• Selected text

People v. Lopez

People v. Lopez [169 Cal.App.2d 344]

People v. Lopez, 169 Cal.App.2d 344

[Crim. No. 6412.
Second Dist., Div. One.

Apr. 2, 1959.]

THE PEOPLE, Respondent, v. ALEX LOPEZ, Appellant.


Morris Schacter, under appointment by the District Court of Appeal, for Appellant.

Stanley Mosk, Attorney General, William E. James, Assistant Attorney General, and Robert M. Sweet, Deputy Attorney General, for Respondent.



By way of information, defendant was charged in three counts with possession of heroin, marijuana and amidone, in violation of section 11500, Health and Safety [169 Cal.App.2d 346] Code; and with three prior felony narcotic convictions. He waived his right to a trial by jury, and by stipulation the matter was submitted to the court on the transcript of the preliminary hearing, subject to the right of each party to offer additional evidence. The trial court found defendant guilty on each count and the three prior felony convictions to be true, denied probation and sentenced him to the state prison on each count, the terms to run concurrently. From the judgment defendant appeals.

Appellant contends that the arrest, search and seizure were without probable cause because the police officer refused to name his informant; that the evidence was insufficient to support any finding he knowingly possessed narcotics; and that by convicting him on all three counts, he was punished three times for a single act in violation of section 654, Penal Code.

[1] As to appellant`s first point, the record discloses that at the preliminary hearing Officer Breckenridge testified that he and another officer, acting on information given to him 30 minutes earlier by an informant that one Alex was operating a shooting gallery in a place in the rear of a certain address where a hype could buy any kind of narcotics, went to the location at approximately 1 a.m.; that the place was an apartment behind a store building; that approaching it, they walked up to a window through which they watched several persons in the kitchen for about a minute; that he saw a man (defendant) sitting at a table and a woman standing at the kitchen stove, and observed their eyes were glassy and they were sniffling; that one of the persons, upon hearing them outside, went to the door in an attempt to leave and as he opened it, he (the officer) stepped inside, identified himself, and arrested all five occupants; that after ascertaining from the defendant it was his apartment they searched the premises and found two cellophane packages--one containing nine marijuana cigarettes and the other amidone tablets; that they then placed defendant in the hands of uniformed police, removed him from the premises and, continuing their search, found 24 capsules of heroin in a rubber container, a plastic package containing a spoon, eyedropper and hypodermic needle, and two paper bags of marijuana.

The informant did not accompany the officers, was not present at the time of arrest and took no part therein than to supply information of defendant`s activities and location. [169 Cal.App.2d 347] The officers had neither an arrest nor search warrant when they went to the premises. At the preliminary hearing, the officer testified the informant had on more than one prior occasion given him information upon which he had made arrests resulting in successful prosecutions, and it was upon the information he gave him concerning defendant he relied in arresting him.

• Data provided
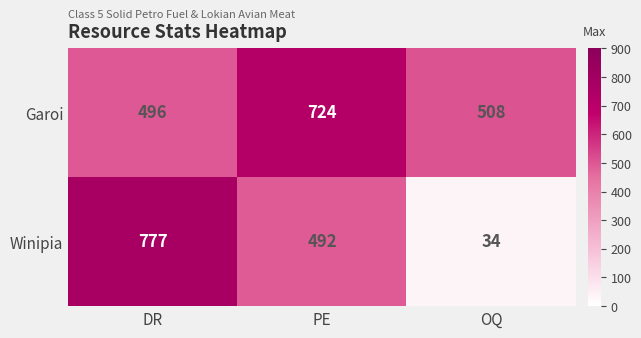

How many data points does each series have?

3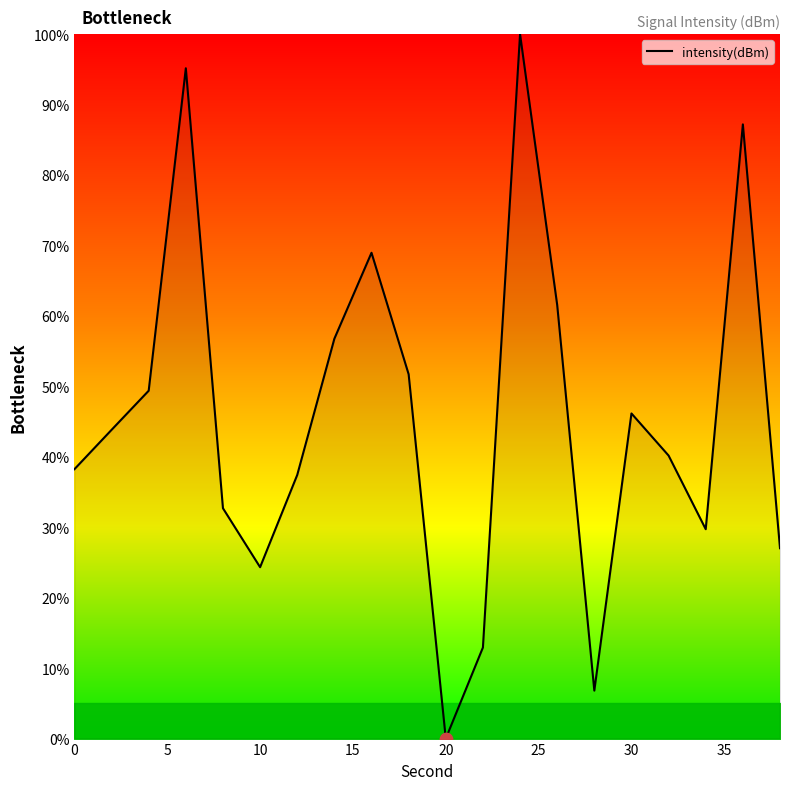

What is the difference between the maximum and minimum values?

100.0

• Exercise brief
In two sentences, summarize the excerpt from People v. Lopez. The data that come before this point are not needed for the task.

• Expected output
Alex Lopez was convicted by the court on three counts of possessing heroin, marijuana and amidone, with three prior felony narcotic convictions found true, and he appealed, arguing that the arrest and search lacked probable cause because the officer would not name his informant, that the evidence did not show knowing possession, and that the three convictions punished a single act three times. The record shows that officers, acting without warrants on a tip from an informant whose earlier information had led to successful prosecutions, watched through a window, arrested the five occupants when one opened the door, and searched the apartment, finding marijuana, amidone tablets, heroin capsules and injection equipment.